Are marketing technology vendors invested in compliance readiness for the General Data Protection Rule (GDPR)? Or have they taken the casual, toss-up-a-few-blog-posts kinda approach? Tim Walters, partner and privacy lead with New York City-based Digital Clarity Group and a GDPR analyst, told CMSWire the commitment from MarTech vendors is all over the map. Taking an informal survey on MarTech vendor websites, he was surprised to see a lack of GDPR insight given the GDPR will “fundamentally affect the way most companies do business around any kind of personal data.” Walters called the lack of information suspicious and problematic, adding lately he has seen some vendors “getting on the bandwagon.”
They surely have a lot of work to do, as we discussed in this week’s report on MarTech vendors and GDPR compliance.
Beyond GDPR Whitepapers?
Walters is not alone in his thinking. “Vendor responses to the ‘preparation for GDPR’ question range from detailed, dedicated GDPR website pages to the offer of generic ‘here’s how you prepare’ themed whitepapers,” said Lisa Loftis, principal consultant for CI Advisory Services for SAS Best Practices. “And frankly, given the compliance deadline of May 2018, I believe that any vendor who is not deep in the throes of formulating solutions for this has already missed the boat.”

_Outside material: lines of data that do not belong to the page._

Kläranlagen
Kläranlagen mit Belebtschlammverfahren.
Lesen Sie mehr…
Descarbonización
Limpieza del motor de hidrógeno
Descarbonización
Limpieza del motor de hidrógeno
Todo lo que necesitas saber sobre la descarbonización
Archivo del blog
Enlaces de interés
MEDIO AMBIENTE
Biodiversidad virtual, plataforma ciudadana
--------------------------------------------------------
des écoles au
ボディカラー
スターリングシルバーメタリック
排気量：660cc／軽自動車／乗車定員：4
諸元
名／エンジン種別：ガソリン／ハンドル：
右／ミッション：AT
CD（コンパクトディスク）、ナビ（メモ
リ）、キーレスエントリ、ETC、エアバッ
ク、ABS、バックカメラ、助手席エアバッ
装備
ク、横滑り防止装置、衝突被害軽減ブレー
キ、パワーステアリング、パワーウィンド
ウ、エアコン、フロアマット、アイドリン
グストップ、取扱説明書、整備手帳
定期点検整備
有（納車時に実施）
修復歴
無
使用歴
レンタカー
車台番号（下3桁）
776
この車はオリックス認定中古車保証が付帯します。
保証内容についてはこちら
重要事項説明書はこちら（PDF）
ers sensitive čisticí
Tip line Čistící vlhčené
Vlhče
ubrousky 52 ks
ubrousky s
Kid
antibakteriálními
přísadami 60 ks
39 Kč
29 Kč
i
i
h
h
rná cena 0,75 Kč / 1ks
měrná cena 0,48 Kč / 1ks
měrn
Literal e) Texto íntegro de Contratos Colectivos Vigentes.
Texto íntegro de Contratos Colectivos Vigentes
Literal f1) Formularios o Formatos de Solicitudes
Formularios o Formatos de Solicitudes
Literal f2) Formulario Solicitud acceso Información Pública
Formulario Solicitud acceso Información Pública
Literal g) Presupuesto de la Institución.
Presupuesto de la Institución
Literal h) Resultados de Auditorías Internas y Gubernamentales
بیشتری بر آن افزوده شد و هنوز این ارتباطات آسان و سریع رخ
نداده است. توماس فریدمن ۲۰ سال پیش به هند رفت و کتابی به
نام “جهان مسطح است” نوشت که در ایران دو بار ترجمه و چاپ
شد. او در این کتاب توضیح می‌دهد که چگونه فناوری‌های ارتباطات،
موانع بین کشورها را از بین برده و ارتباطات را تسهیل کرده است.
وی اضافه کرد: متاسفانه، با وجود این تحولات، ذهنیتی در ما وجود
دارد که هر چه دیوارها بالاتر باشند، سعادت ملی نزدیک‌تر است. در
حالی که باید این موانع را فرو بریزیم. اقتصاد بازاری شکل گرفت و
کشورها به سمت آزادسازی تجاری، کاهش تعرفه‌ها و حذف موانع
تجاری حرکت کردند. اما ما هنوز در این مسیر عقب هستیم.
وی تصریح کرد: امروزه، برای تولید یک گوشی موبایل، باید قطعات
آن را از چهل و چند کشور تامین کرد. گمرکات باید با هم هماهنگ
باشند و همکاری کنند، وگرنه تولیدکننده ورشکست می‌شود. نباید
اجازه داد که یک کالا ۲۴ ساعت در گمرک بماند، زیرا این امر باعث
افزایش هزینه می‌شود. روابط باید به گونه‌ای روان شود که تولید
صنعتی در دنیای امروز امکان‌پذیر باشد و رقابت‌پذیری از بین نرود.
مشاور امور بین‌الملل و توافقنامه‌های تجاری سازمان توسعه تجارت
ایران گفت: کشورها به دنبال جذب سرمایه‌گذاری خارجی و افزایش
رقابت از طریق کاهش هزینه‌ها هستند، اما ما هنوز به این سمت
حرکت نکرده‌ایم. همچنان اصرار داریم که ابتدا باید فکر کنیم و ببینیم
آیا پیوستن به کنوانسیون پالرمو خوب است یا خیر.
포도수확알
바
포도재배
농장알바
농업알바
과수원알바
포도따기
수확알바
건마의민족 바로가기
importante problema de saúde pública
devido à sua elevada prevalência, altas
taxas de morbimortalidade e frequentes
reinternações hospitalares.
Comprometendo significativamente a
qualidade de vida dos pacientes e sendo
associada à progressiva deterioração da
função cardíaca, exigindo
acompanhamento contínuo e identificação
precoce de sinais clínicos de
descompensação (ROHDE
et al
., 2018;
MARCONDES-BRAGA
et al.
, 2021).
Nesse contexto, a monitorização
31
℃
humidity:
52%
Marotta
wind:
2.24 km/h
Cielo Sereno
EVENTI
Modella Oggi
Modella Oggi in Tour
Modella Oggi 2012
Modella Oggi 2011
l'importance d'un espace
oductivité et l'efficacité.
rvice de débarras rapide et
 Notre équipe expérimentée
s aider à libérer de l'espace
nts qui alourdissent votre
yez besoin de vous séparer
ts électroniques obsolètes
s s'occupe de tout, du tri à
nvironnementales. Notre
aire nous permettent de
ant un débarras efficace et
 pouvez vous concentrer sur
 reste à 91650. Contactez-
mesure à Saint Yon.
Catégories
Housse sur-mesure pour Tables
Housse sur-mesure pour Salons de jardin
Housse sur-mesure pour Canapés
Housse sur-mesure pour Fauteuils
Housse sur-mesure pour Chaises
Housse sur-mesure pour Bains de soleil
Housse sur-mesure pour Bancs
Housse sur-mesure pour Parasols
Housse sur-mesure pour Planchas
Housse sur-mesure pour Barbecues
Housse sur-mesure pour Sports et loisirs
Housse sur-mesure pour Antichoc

Zachary Paruch, product manager and legal analyst at Termly, where he works to build legal policies for American companies and vendors, thinks most MarTech vendors are only vaguely aware of GDPR. “As it is EU legislation, those of us in the US are skeptical of its scope and efficacy, particularly here in the states,” he said. “MarTech vendors do not recognize the extent of the overhauls they need to make, and are waiting for the legislation to take effect in May to see what pans out.”
Anne P. Mitchell, attorney and CEO/President of SuretyMail, believes far too many are behind the curve, and very few are ahead of it.”In the industry groups to which we belong,” she told CMSWire, “we’re only just starting to see the panicked questions.”
MarTech Vendors on GDPR
Let’s crack the vendor code, shall we? We caught up with a few MarTech providers about their GDPR compliance plans.
Lewis Barr, general counsel and vice president of privacy at Janrain, told CMSWire that the Portland, Ore.-based company conducted a gap analysis to determine the work it would need to do in separate roles as a data controller and a data processor. “We are a data controller with respect to the personal data we collect from business prospects and other individuals, such as those submitting their data on our website to request a whitepaper or sign up for a webinar, and we are a data processor with respect to the personal data we receive from our customers’ online properties and store for our customers as part of our services,” he said.
Janrain had already implemented EU-U.S. Privacy Shield self-certification and third-party audits and security controls for compliance with ISO 27001:2013 and the SOC 2 Type 2 Availability, Security and Confidentiality Trust Principles.
On Tuesday, Janrain formally announced two cloud security certifications, including one specifically for PII handling, which is a central part of the GDPR legislation, company officials said.